Saved data entries:
################

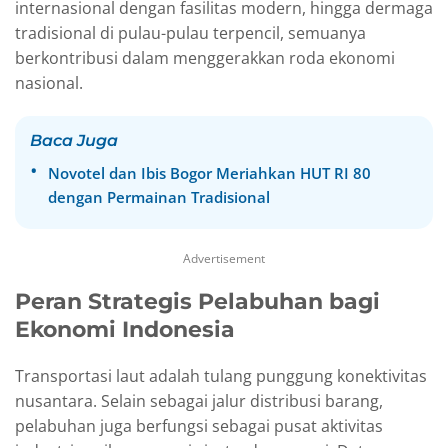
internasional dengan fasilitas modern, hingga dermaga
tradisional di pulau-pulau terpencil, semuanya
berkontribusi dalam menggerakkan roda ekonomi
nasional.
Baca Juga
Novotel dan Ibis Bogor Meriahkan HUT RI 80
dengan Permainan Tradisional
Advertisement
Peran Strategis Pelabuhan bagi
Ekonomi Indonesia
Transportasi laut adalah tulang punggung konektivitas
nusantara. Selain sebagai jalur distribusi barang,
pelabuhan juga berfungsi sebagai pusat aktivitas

################

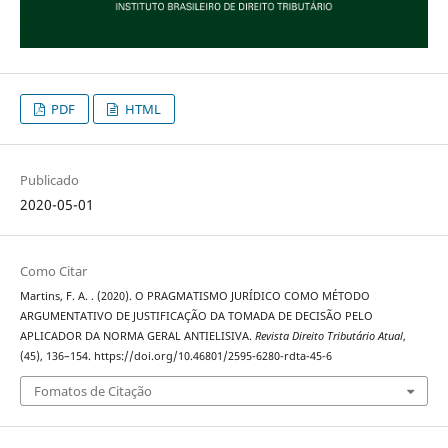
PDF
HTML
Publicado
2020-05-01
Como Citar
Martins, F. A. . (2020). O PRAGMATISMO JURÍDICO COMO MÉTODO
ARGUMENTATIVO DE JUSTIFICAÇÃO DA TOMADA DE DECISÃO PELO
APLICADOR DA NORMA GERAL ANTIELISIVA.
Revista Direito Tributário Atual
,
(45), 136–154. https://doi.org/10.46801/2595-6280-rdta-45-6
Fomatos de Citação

################

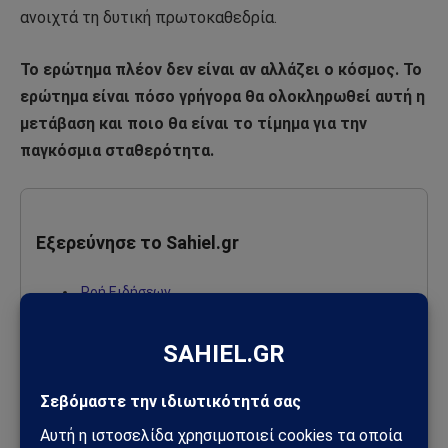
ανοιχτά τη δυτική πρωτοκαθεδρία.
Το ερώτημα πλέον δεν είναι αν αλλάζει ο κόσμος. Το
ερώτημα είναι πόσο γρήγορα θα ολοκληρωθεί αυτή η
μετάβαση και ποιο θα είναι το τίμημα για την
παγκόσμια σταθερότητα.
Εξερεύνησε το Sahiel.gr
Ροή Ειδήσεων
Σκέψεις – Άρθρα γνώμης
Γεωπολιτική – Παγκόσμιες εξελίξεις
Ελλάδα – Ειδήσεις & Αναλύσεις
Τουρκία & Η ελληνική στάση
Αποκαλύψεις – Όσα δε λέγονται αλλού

################

Written task → From the entries above, write out only the lines starting at the line that holds "internasional dengan fasilitas" and ending at the line that holds "pelabuhan juga berfungsi", keeping both and matching them exactly.

Finished task →
internasional dengan fasilitas modern, hingga dermaga
tradisional di pulau-pulau terpencil, semuanya
berkontribusi dalam menggerakkan roda ekonomi
nasional.
Baca Juga
Novotel dan Ibis Bogor Meriahkan HUT RI 80
dengan Permainan Tradisional
Advertisement
Peran Strategis Pelabuhan bagi
Ekonomi Indonesia
Transportasi laut adalah tulang punggung konektivitas
nusantara. Selain sebagai jalur distribusi barang,
pelabuhan juga berfungsi sebagai pusat aktivitas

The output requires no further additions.